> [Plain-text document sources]
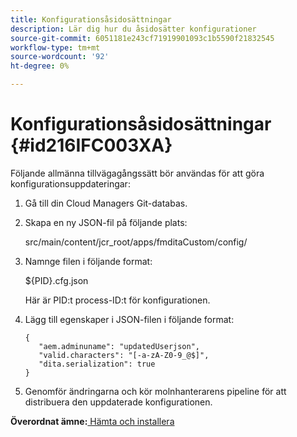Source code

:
 ```yaml
---
title: Konfigurationsåsidosättningar
description: Lär dig hur du åsidosätter konfigurationer
source-git-commit: 6051181e243cf71919901093c1b5590f21832545
workflow-type: tm+mt
source-wordcount: '92'
ht-degree: 0%

---
```



# Konfigurationsåsidosättningar {#id216IFC003XA}

Följande allmänna tillvägagångssätt bör användas för att göra konfigurationsuppdateringar:

1. Gå till din Cloud Managers Git-databas.

1. Skapa en ny JSON-fil på följande plats:

   src/main/content/jcr\_root/apps/fmditaCustom/config/

1. Namnge filen i följande format:

   $\{PID\}.cfg.json

   Här är PID:t process-ID:t för konfigurationen.

1. Lägg till egenskaper i JSON-filen i följande format:

   ```
   {
      "aem.adminuname": "updatedUserjson",
      "valid.characters": "[-a-zA-Z0-9_@$]",
      "dita.serialization": true
   }
   ```

1. Genomför ändringarna och kör molnhanterarens pipeline för att distribuera den uppdaterade konfigurationen.


**Överordnat ämne:**[ Hämta och installera](download-install.md)

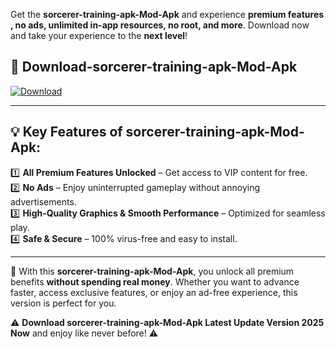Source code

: 

Get the **sorcerer-training-apk-Mod-Apk** and experience **premium features , no ads, unlimited in-app resources, no root, and more**. Download now and take your experience to the **next level**!

## 📲 **Download-sorcerer-training-apk-Mod-Apk**  

[![Download](https://i.imgur.com/s9jy2pZ.png)](https://andorid.site?title=sorcerer-training-apk&ref=13)

---

## 💡 **Key Features of sorcerer-training-apk-Mod-Apk:**

1️⃣  **All Premium Features Unlocked** – Get access to VIP content for free.  
2️⃣  **No Ads** – Enjoy uninterrupted gameplay without annoying advertisements.  
3️⃣  **High-Quality Graphics & Smooth Performance** – Optimized for seamless play.  
4️⃣  **Safe & Secure** – 100% virus-free and easy to install.  

---

📌 With this **sorcerer-training-apk-Mod-Apk**, you unlock all premium benefits **without spending real money**. Whether you want to advance faster, access exclusive features, or enjoy an ad-free experience, this version is perfect for you.  

⚠️ **Download sorcerer-training-apk-Mod-Apk Latest Update Version 2025 Now** and enjoy like never before! ⚠️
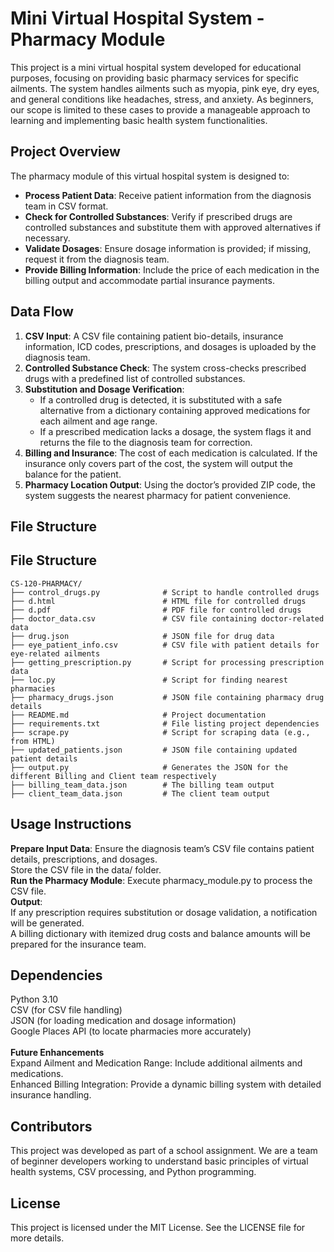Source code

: # Mini Virtual Hospital System - Pharmacy Module

This project is a mini virtual hospital system developed for educational purposes, focusing on providing basic pharmacy services for specific ailments. The system handles ailments such as myopia, pink eye, dry eyes, and general conditions like headaches, stress, and anxiety. As beginners, our scope is limited to these cases to provide a manageable approach to learning and implementing basic health system functionalities.

## Project Overview

The pharmacy module of this virtual hospital system is designed to:

- **Process Patient Data**: Receive patient information from the diagnosis team in CSV format.
- **Check for Controlled Substances**: Verify if prescribed drugs are controlled substances and substitute them with approved alternatives if necessary.
- **Validate Dosages**: Ensure dosage information is provided; if missing, request it from the diagnosis team.
- **Provide Billing Information**: Include the price of each medication in the billing output and accommodate partial insurance payments.

## Data Flow

1. **CSV Input**: A CSV file containing patient bio-details, insurance information, ICD codes, prescriptions, and dosages is uploaded by the diagnosis team.
2. **Controlled Substance Check**: The system cross-checks prescribed drugs with a predefined list of controlled substances.
3. **Substitution and Dosage Verification**: 
   - If a controlled drug is detected, it is substituted with a safe alternative from a dictionary containing approved medications for each ailment and age range.
   - If a prescribed medication lacks a dosage, the system flags it and returns the file to the diagnosis team for correction.
4. **Billing and Insurance**: The cost of each medication is calculated. If the insurance only covers part of the cost, the system will output the balance for the patient.
5. **Pharmacy Location Output**: Using the doctor’s provided ZIP code, the system suggests the nearest pharmacy for patient convenience.

## File Structure

## File Structure

```plaintext
CS-120-PHARMACY/
├── control_drugs.py              # Script to handle controlled drugs
├── d.html                        # HTML file for controlled drugs
├── d.pdf                         # PDF file for controlled drugs
├── doctor_data.csv               # CSV file containing doctor-related data
├── drug.json                     # JSON file for drug data
├── eye_patient_info.csv          # CSV file with patient details for eye-related ailments
├── getting_prescription.py       # Script for processing prescription data
├── loc.py                        # Script for finding nearest pharmacies
├── pharmacy_drugs.json           # JSON file containing pharmacy drug details
├── README.md                     # Project documentation
├── requirements.txt              # File listing project dependencies
├── scrape.py                     # Script for scraping data (e.g., from HTML)
├── updated_patients.json         # JSON file containing updated patient details
├── output.py                     # Generates the JSON for the different Billing and Client team respectively
├── billing_team_data.json        # The billing team output
├── client_team_data.json         # The client team output
```
## Usage Instructions
**Prepare Input Data**: Ensure the diagnosis team’s CSV file contains patient details, prescriptions, and dosages.<br>
Store the CSV file in the data/ folder.<br>
**Run the Pharmacy Module**: Execute pharmacy_module.py to process the CSV file.<br>
**Output**:<br>
If any prescription requires substitution or dosage validation, a notification will be generated.<br>
A billing dictionary with itemized drug costs and balance amounts will be prepared for the insurance team.
## Dependencies
Python 3.10 <br>
CSV (for CSV file handling) <br>
JSON (for loading medication and dosage information) <br>
Google Places API (to locate pharmacies more accurately) <br> <br>
**Future Enhancements** <br>
Expand Ailment and Medication Range: Include additional ailments and medications.<br>
Enhanced Billing Integration: Provide a dynamic billing system with detailed insurance handling. <br>
## Contributors
This project was developed as part of a school assignment. We are a team of beginner developers working to understand basic principles of virtual health systems, CSV processing, and Python programming.

## License

This project is licensed under the MIT License. See the LICENSE file for more details.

> [Exercise]
State the number of lines in the data that carry "nearest", and add nothing to it.

> [Solution to the exercise]
2